While he got a chance to speak four times this evening, it was Levy’s first speech for writing the show’s finale that stood out the most. He started off funny by noting that he wasn’t presented with a trophy like the show’s leads had gotten. He then thanked his father, Eugene Levy, for giving him the reins to the show even though he didn’t have any experience. He gave credit to all the writers who helped him come up with the crazy situations the Rose family found themselves in and even gave a specific shout out to Issa Rae and the writers on “Insecure” despite not even being nominated in the category.
Movie/Limited Supporting Actor: Yahya Abdul-Mateen II, “Watchmen”
Abdul-Mateen started off his acceptance speech in a standard but heartfelt way, thanking his family and his homes in New Orleans and Oakland. He then started talking about the themes that “Watchmen” encompassed: the lasting scars of white domestic terrorism and police corruption but then segued into the story being about a god visiting Earth and bestowing all the love that a black woman deserved for her hardship and sacrifice. He then dedicated his win to all the black women in his life and raised a glass to all of them.
Drama Directing: Andrij Parekh, “Succession”; “Hunting”
Parekh started off on a humorous note by saying he was honored and “not the least-bit humbled” with the win. After thanking the staff of the show, Parekh, whose parents are of Ukrainian and Indian descent, had a very wonderfully heartfelt message. “I want to dedicate this Emmy to all the kids whose name’s, like mine, are difficult to pronounce. To those who don’t look like their classmates and defined as outsiders, as hyphenated Americans and not simply just as Americans. This is proof that you belong and this Emmy is ours.”

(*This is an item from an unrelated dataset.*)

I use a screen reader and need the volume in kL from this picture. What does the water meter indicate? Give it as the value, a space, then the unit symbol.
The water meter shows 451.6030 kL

Movie/Limited Supporting Actress: Uzo Aduba, “Mrs. America”
Her genuine surprise and shouting out, “Mom, I won!” was made the speech priceless right off the bat. After thanking the people that worked on “Mrs. America,” Aduba then thanked the woman she portrayed. She recognized the late-Rep. Shirley Chisholm for fighting for “all people who had been forgotten and marginalized who she represented.” She then implored all of us to change the world before going off-screen to embrace her mother.
Competition Program: RuPaul Charles, “RuPaul’s Drag Race”
Queen Ru might not have been surprised at winning the category for the third year in a row, but he certainly was caught off-guard when the Emmy popped out of that box. Rather than thanking the usual list of producers and directors, RuPaul thanked the show’s viewers and had a special message for them. “Kiddo, I know how you feel right now. Just know that you are loved and don’t give up on love. Believe in love and the power of love, okay?” That’s a message we all could use right now.
Governors Award: Tyler Perry
Perry used his speech to tell the story of a quilt his grandmother gave to him and how he had dismissed the work and stories that it represented because it didn’t look like he thought it should. He then beautifully outlined how we are all “sewing our own quilts with our thoughts, our behaviors, our experiences and our memories.” He talked about how his mother’s quilt never imagined that her son would own land that was once the base of the Confederate Army, “where Confederate soldiers plotted and planned on how to keep blacks enslaved and now on that land Black people, white people, gay, straight, lesbian, transgender, ex-cons, Latin, Asian…all coming together to add patches to a quilt that is…diversity at its best.”